A white elephant is a possession which its owner cannot dispose of and whose cost, particularly that of maintenance, is out of proportion to its usefulness. In modern usage, it is an object, building project, scheme, business venture, facility, etc., considered expensive but without use or value.
Background
The term derives from the sacred white elephants kept by Southeast Asian monarchs in Burma, Thailand, Laos and Cambodia. To possess a white elephant was regarded as a sign that the monarch reigned with justice and power, and that the kingdom was blessed with peace and prosperity. The opulence expected of anyone who owned a beast of such stature was great. Monarchs often exemplified their possession of white elephants in their formal titles.

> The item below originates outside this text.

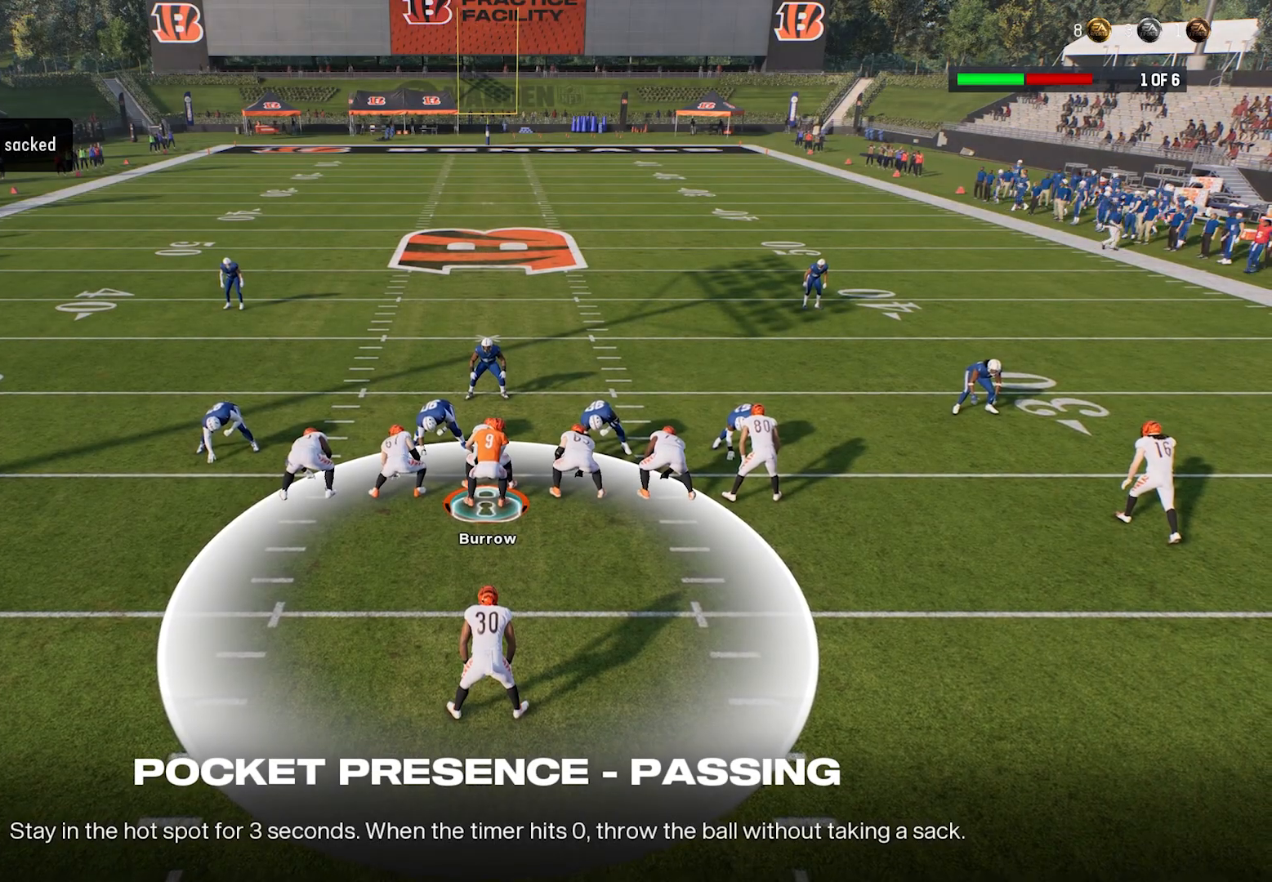
{"buttons": [], "left_stick": "center", "events": [[420, "left_stick", "center"]]}
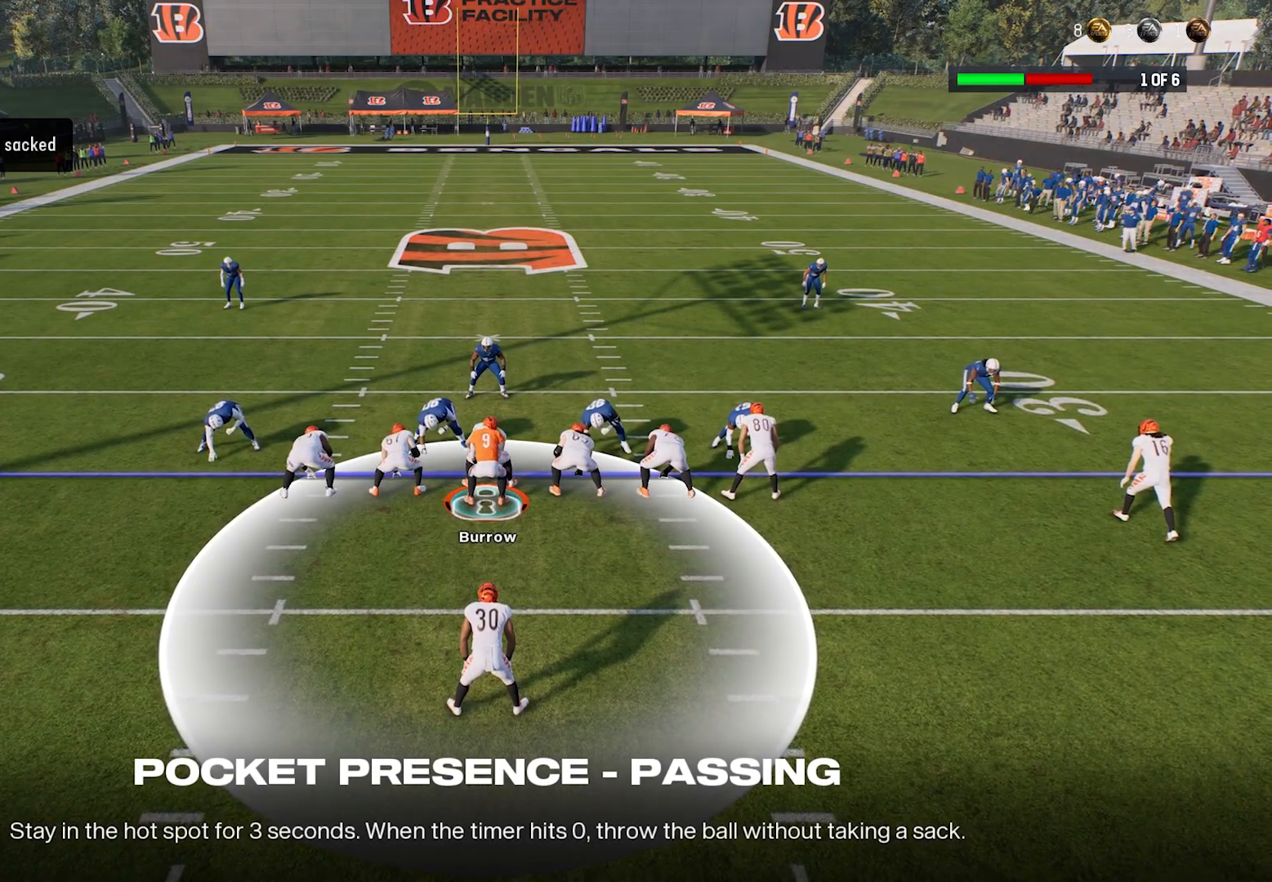
{"buttons": [], "left_stick": "center", "events": []}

Because the animals were considered sacred and laws protected them from labor, receiving a gift of a white elephant from a monarch was simultaneously a blessing and a curse. It was a blessing because the animal was sacred and a sign of the monarch's favour, and a curse because the recipient now had an expensive-to-maintain animal he could not give away and could not put to much practical use. In the West, the term "white elephant" relating to an expensive burden that fails to meet expectations, was first used in the 1600s and became widespread in the 1800s. According to one source it was popularized following P. T. Barnum's experience with an elephant named Toung Taloung that he billed as the "Sacred White Elephant of Burma". After much effort and great expense, Barnum finally acquired the animal from the King of Siam only to discover that his "white elephant" was actually dirty grey in color with a few pink spots. The expressions "white elephant" and "gift of a white elephant" came into common use in the middle of the nineteenth century. The phrase was attached to "white elephant swaps" and "white elephant sales" in the early twentieth century. Many church bazaars held “white elephant sales” where donors could unload unwantedbric-à-brac, generating profit from the phenomenon that "one man’s trash is another man’s treasure" and the term has continued to be used in this context. In modern usage, the term now often refers in addition to an extremely expensive building project that fails to deliver on its function or becomes very costly to maintain. Examples include prestigious but uneconomic infrastructure projects such as airports, dams, bridges, shopping malls and football stadiums built for the FIFA World Cup. The term has also been applied to outdated or underperforming military projects like the U.S. Navy's Alaska-class cruiser. In Austria, the term "white elephant" means workers who have little or no use, but are not terminable.